##### Records provided #####

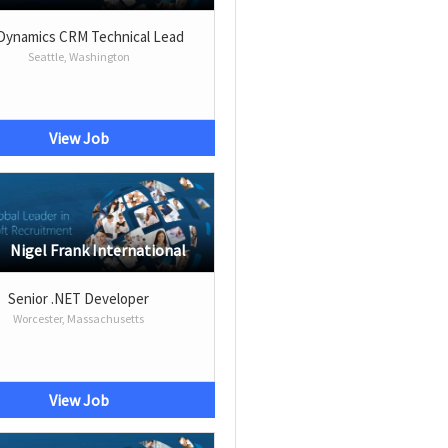
Dynamics CRM Technical Lead
Seattle, Washington
View Job
Nigel Frank International
Senior .NET Developer
Worcester, Massachusetts
View Job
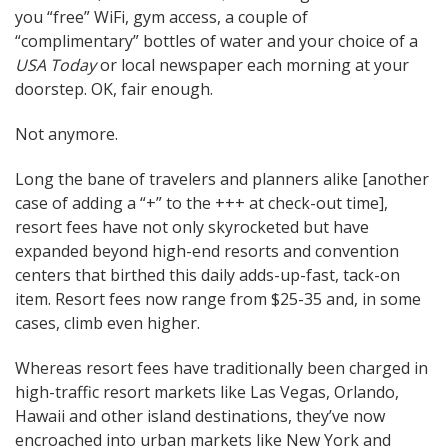
you “free” WiFi, gym access, a couple of
“complimentary” bottles of water and your choice of a
USA Today
or local newspaper each morning at your
doorstep. OK, fair enough.
Not anymore.
Long the bane of travelers and planners alike [another
case of adding a “+” to the +++ at check-out time],
resort fees have not only skyrocketed but have
expanded beyond high-end resorts and convention
centers that birthed this daily adds-up-fast, tack-on
item. Resort fees now range from $25-35 and, in some
cases, climb even higher.
Whereas resort fees have traditionally been charged in
high-traffic resort markets like Las Vegas, Orlando,
Hawaii and other island destinations, they’ve now
encroached into urban markets like New York and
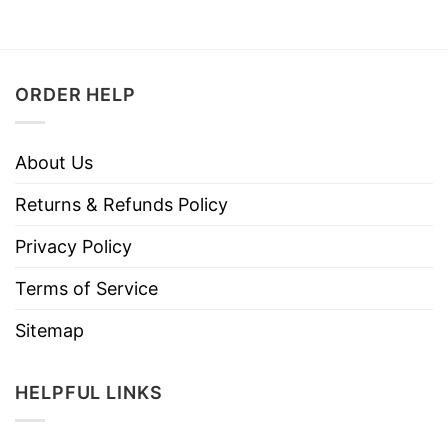
ORDER HELP
About Us
Returns & Refunds Policy
Privacy Policy
Terms of Service
Sitemap
HELPFUL LINKS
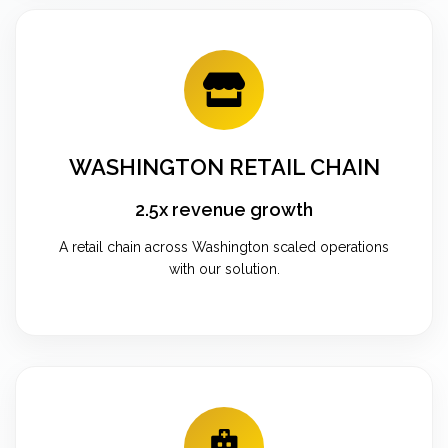
WASHINGTON RETAIL CHAIN
2.5x revenue growth
A retail chain across Washington scaled operations
with our solution.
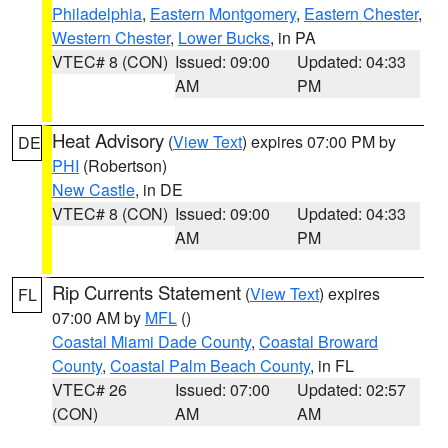
Philadelphia
,
Eastern Montgomery
,
Eastern Chester
,
Western Chester
,
Lower Bucks
, in PA
VTEC# 8 (CON)
Issued: 09:00
Updated: 04:33
AM
PM
Heat Advisory
(
View Text
) expires 07:00 PM by
DE
PHI
(Robertson)
New Castle
, in DE
VTEC# 8 (CON)
Issued: 09:00
Updated: 04:33
AM
PM
Rip Currents Statement
(
View Text
) expires
FL
07:00 AM by
MFL
()
Coastal Miami Dade County
,
Coastal Broward
County
,
Coastal Palm Beach County
, in FL
VTEC# 26
Issued: 07:00
Updated: 02:57
(CON)
AM
AM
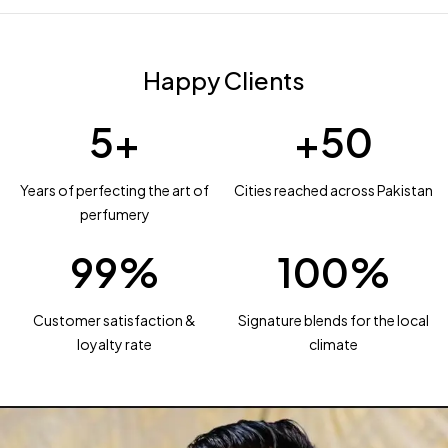
Happy Clients
5
+
+
50
Years of perfecting the art of
Cities reached across Pakistan
perfumery
99
%
100
%
Customer satisfaction &
Signature blends for the local
loyalty rate
climate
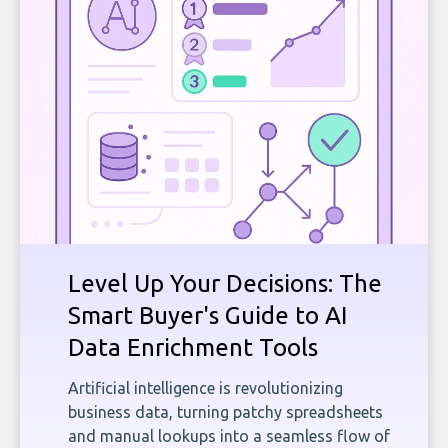
Level Up Your Decisions: The
Smart Buyer's Guide to AI
Data Enrichment Tools
Artificial intelligence is revolutionizing
business data, turning patchy spreadsheets
and manual lookups into a seamless flow of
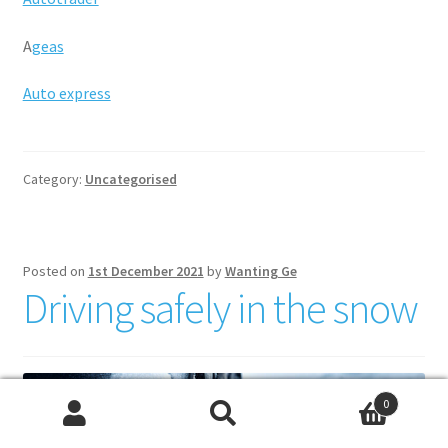
A
geas
Auto express
Category:
Uncategorised
Posted on
1st December 2021
by
Wanting Ge
Driving safely in the snow
0
Search
Search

#####

Work order
Across the listing, tally every line that includes the word "Policy" and supply the total alone.

Written answer
2